README
muninn
Muninn is an HTML parsing tool. It is fast. It allows you to create a configuration file. This makes it easy to keep parser settings up to date despite changing selectors. It takes very little time to learn thanks to the easy syntax. It uses the cheerio library for parsing. It is simple and flexible for various needs.
It also has a useful extension that visualizes your configuration files on the pages you will parse. See Muninn Extension
Documentation
Sample
import { parse } from 'muninn';
const config = {
schema: {
title: '#productTitle',
price: '#priceblock_ourprice',
rating: {
selector: '#acrPopover span | float',
regex: /\d+\.?\d?/
},
features: {
selector: '#productOverview_feature_div tr.a-spacing-small | array',
schema: {
name: 'td:nth-child(1)',
value: 'td:nth-child(2)'
}
}
}
};
// The `data` is an HTML Content of type string.
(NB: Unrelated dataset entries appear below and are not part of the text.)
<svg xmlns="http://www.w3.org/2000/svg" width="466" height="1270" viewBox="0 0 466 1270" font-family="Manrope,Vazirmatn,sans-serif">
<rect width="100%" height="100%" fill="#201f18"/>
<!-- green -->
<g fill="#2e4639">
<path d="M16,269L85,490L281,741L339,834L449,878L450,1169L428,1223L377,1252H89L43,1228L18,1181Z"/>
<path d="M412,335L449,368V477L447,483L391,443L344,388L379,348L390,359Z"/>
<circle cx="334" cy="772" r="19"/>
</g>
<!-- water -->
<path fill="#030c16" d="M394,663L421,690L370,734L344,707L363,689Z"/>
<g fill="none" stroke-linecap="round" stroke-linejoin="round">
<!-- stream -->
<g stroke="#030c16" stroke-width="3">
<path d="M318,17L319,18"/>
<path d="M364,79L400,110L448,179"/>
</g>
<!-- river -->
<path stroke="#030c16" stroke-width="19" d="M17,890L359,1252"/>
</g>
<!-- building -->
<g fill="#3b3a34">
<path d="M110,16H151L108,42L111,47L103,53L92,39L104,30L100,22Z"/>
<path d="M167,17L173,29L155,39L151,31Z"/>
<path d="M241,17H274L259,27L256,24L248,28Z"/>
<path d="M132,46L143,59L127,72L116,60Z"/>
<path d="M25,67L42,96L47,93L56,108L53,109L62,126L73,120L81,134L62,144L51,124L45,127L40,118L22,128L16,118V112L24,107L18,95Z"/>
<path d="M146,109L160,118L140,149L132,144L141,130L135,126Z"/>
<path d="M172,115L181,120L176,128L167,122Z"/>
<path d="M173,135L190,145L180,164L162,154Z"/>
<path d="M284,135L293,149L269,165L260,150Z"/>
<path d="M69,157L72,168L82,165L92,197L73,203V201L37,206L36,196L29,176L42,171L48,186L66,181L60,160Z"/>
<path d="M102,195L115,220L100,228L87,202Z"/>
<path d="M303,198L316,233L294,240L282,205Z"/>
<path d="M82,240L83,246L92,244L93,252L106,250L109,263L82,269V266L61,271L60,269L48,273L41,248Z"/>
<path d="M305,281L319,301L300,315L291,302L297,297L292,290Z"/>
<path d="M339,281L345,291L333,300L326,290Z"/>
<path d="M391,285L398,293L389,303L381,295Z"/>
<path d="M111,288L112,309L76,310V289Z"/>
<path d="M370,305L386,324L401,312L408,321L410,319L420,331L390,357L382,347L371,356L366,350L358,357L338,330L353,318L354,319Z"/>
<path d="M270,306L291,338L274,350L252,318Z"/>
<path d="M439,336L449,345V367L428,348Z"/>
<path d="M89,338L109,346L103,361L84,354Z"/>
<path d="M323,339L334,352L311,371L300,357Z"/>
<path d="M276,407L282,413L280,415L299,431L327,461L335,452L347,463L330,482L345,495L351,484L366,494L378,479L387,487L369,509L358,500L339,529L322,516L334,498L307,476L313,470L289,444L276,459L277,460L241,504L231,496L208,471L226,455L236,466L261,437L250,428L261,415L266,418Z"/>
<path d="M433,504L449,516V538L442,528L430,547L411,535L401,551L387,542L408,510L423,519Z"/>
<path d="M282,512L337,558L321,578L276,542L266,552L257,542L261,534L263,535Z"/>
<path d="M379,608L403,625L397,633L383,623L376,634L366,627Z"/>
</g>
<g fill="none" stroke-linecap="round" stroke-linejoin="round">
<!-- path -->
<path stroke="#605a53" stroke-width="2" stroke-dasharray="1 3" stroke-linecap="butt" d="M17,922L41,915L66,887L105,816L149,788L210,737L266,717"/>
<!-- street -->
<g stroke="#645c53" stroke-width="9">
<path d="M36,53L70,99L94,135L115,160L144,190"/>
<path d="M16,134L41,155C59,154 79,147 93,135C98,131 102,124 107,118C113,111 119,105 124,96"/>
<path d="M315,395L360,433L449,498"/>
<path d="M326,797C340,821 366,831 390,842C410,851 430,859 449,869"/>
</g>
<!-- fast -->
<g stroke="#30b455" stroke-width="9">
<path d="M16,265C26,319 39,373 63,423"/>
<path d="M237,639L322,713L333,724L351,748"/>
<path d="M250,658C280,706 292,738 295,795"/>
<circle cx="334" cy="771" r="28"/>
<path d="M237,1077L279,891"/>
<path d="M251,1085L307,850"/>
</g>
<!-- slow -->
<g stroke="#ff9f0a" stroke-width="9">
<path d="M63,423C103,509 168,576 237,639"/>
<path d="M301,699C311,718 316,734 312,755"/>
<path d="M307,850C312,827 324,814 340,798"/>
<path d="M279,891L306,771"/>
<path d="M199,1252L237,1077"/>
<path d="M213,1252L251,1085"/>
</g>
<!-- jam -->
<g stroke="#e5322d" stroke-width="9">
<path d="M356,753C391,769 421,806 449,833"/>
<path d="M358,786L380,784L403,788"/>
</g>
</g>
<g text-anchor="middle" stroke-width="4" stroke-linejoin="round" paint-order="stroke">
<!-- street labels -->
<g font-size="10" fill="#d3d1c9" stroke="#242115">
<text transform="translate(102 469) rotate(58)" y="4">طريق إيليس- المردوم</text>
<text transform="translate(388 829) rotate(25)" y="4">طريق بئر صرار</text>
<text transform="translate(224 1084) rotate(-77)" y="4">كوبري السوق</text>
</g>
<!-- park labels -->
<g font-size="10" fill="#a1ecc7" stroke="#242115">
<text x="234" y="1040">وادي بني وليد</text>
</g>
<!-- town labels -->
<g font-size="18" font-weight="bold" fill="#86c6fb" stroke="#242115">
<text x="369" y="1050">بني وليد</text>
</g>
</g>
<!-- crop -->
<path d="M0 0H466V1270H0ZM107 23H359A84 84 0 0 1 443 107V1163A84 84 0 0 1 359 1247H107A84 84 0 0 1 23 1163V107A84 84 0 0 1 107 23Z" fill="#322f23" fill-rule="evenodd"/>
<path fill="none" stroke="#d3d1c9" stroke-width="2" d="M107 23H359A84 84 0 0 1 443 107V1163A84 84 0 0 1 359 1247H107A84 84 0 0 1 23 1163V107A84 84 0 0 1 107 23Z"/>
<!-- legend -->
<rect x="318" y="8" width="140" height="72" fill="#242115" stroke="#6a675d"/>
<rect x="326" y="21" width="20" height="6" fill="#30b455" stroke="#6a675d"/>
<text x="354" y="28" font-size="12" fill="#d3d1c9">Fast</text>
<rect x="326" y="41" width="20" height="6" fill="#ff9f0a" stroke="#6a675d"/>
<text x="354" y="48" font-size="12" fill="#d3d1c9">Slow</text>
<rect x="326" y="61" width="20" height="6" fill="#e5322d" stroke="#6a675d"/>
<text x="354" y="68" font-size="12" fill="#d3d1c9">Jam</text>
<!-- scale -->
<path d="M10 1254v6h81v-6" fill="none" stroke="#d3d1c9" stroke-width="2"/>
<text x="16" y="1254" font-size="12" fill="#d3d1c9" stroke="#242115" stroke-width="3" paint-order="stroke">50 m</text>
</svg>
// https://www.amazon.com/AMD-Ryzen-3700X-16-Thread-Processor/dp/B07SXMZLPK/
const data = '<html>...</html>';
const result = parse(data, config);
Output
{
"title": "AMD Ryzen 7 3700X 8-Core, 16-Thread Unlocked Desktop Processor with Wraith Prism LED Cooler",
"price": "$308.99",
"rating": 4.9,
"features": [
{
"name": "Brand",
"value": "AMD"
},
{
"name": "CPU Model",
"value": "AMD Ryzen 7"
},
{
"name": "CPU Speed",
"value": "4.4 GHz"
},
{
"name": "CPU Socket",
"value": "Socket AM4"
},
{
"name": "Processor Count",
"value": "8"
}
]
}
License
Distributed under the MIT License. See LICENSE for more information.